Signs of brainstorming at the 2014 Code for America Summit in San Francisco. (Rachael Myrow/KQED)
Signs of brainstorming at the 2014 Code for America Summit in San Francisco. (Rachael Myrow/KQED)

In New Orleans, Tejeda helped create BlightStatus, a website that makes it easy to track blighted properties: everything from inspections, to public hearings, to sales, to demolitions. Like many of the people at this summit, Tejeda shares a concept familiar to story tellers. “Show, don’t tell.” Demonstrate what’s possible, usually at reduced cost, and a lot of institutional resistance melts away.

“They get committed to an idea,” Tejeda explains.” “They become emotionally and intellectually invested to an idea, you can start thinking about long term.”

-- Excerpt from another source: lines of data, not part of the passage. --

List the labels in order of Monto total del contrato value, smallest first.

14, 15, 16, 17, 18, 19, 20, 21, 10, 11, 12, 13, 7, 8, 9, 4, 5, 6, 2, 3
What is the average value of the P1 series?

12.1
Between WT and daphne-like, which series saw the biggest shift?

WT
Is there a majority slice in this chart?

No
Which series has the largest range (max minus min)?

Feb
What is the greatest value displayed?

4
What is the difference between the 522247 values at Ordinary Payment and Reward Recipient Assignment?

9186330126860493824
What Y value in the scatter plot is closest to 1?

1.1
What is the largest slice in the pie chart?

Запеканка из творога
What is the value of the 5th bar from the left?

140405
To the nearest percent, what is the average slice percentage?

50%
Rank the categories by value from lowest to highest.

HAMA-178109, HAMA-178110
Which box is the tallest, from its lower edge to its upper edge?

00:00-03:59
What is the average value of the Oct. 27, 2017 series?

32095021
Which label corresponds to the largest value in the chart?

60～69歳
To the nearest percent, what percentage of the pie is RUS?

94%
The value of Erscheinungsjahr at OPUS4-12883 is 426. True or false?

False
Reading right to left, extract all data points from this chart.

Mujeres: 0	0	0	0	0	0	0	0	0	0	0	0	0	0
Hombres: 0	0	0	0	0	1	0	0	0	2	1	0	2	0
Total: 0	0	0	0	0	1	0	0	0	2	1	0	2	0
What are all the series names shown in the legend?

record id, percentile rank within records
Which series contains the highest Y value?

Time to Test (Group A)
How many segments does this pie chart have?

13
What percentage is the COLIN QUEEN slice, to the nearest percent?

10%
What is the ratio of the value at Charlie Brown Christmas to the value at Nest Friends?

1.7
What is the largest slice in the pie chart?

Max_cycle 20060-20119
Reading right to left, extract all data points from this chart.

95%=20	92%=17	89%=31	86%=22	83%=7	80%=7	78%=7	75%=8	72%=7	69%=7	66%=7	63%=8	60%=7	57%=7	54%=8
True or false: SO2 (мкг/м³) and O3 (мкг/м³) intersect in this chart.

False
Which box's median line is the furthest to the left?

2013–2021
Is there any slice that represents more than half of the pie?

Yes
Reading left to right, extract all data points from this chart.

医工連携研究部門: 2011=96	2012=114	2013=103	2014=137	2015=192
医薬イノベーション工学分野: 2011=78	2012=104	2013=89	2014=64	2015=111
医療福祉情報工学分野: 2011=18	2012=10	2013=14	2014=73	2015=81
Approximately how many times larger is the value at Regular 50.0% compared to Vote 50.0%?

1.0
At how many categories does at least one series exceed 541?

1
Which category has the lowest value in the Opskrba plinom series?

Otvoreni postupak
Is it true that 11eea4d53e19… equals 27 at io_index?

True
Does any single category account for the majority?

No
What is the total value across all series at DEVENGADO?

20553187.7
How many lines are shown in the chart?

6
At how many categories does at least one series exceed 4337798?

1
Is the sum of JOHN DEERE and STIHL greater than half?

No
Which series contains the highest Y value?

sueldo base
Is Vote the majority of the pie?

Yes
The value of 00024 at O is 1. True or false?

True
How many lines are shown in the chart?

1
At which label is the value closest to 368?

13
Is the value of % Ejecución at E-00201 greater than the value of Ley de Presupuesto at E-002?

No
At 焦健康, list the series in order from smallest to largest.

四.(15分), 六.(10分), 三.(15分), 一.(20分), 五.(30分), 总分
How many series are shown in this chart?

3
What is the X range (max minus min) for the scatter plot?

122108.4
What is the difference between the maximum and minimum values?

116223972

Silicon Valley-style, Tejeda and his colleagues took the interface they created for New Orleans and launched a company called CivicInsight that maintains BlightStatus, and does similar work for other governments. He’s not alone. Companies big and small are at the summit to hawk products and schmooze … while also grooving on the heady atmosphere of idealistic, civic volunteerism.

Jennifer Pahlka founded Code for America four years ago. There are all sorts of programs that set up mid-career professionals share their skills for a good cause. Pahlka thought … why not help governments work better? Or as one urban designer from Washington DC tweeted this week, "I'm not in the business of solving a tech problem. I'm in the business of changing gov't."

The organization now runs a variety of programs operating in close to 130 cities. In her keynote speech, Pahlka said Code for America wants to raise the bar for itself and government in the coming five years, by tracking what governments are making their data available to the public as a matter of policy, along with the Sunlight Foundation. “So many cities are opening their data and not only for transparency or accountability, but because they’re seeing those generative effects when people can actually use that data and make it available and relevant and meaningful to citizens.”

Pahlka spent last year serving as President Barack Obama’s deputy chief technology officer for government innovation.

“There’s a lot of reasons why government was an institution built to be hard to change,” Pahlka says. “That makes sense in a lot of ways, but it’s not serving us very well right now. And we strongly believe, the way this country was founded, it’s not just about government doing a better job. We have to be a part of it.”

Pahlka brings up the example of Healthcare.gov, the web site set up for the Affordable Care Act, that famously failed to function properly when it opened to the public last year. Pahlka says it was a dramatic example of how the old approach to government tech is not just expensive. It doesn’t work well.